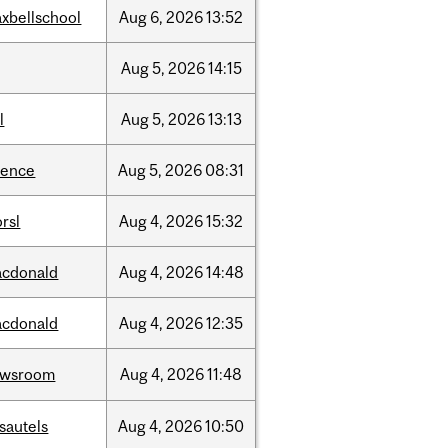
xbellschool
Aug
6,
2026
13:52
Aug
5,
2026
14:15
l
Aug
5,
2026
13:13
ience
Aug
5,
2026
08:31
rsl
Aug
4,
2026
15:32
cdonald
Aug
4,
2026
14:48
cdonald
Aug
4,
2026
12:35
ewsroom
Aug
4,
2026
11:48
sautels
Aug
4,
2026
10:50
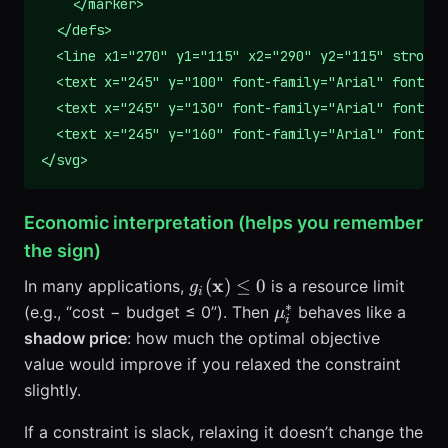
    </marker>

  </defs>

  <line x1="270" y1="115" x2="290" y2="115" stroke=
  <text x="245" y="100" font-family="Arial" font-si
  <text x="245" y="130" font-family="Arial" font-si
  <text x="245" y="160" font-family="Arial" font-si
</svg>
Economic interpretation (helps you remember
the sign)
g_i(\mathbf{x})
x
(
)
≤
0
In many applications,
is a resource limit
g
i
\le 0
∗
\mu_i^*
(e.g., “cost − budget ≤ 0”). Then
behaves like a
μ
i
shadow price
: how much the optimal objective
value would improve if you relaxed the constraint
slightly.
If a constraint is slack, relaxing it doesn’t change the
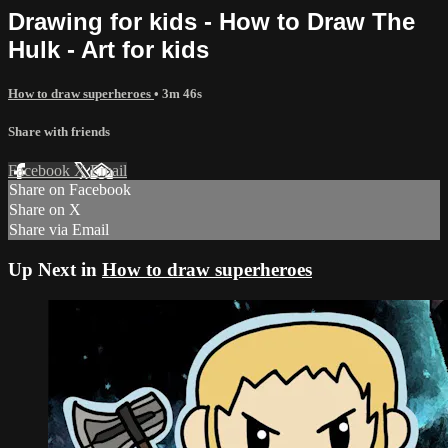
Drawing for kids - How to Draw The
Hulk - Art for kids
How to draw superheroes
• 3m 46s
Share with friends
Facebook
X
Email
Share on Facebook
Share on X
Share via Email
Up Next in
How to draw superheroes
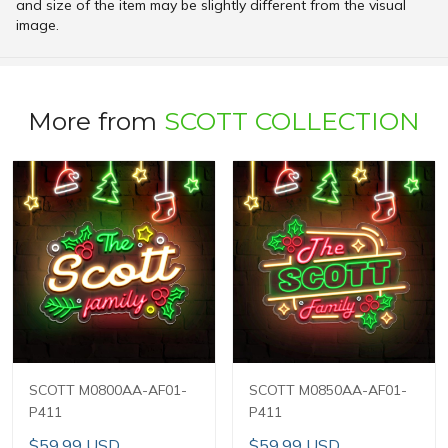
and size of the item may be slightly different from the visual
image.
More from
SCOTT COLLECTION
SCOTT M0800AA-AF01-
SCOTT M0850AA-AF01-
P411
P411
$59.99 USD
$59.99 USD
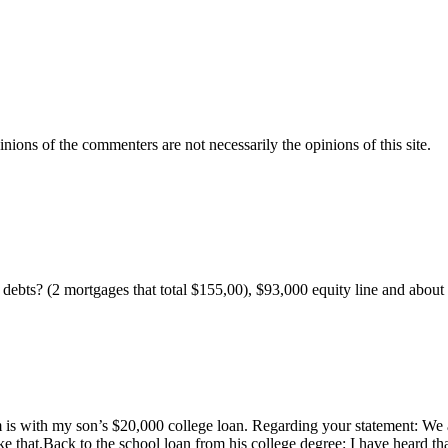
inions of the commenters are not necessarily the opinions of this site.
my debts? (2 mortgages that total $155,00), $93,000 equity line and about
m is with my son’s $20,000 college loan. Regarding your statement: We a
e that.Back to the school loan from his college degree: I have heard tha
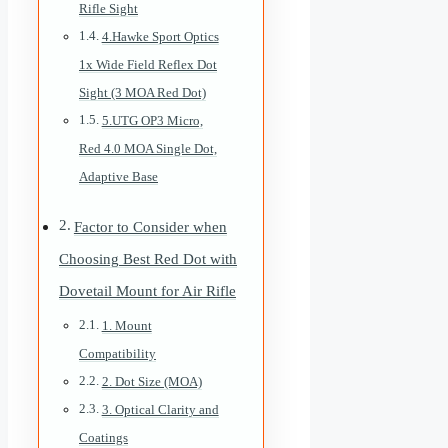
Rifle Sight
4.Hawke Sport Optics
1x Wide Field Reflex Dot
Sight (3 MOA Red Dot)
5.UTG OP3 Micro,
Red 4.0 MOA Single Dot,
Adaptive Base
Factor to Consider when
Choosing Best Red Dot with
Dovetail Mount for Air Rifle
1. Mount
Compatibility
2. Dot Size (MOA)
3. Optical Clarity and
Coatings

++++++++

*Directions*: Please give the number of lines in the entries above that hold "college", with no other text.

*Reply*: 2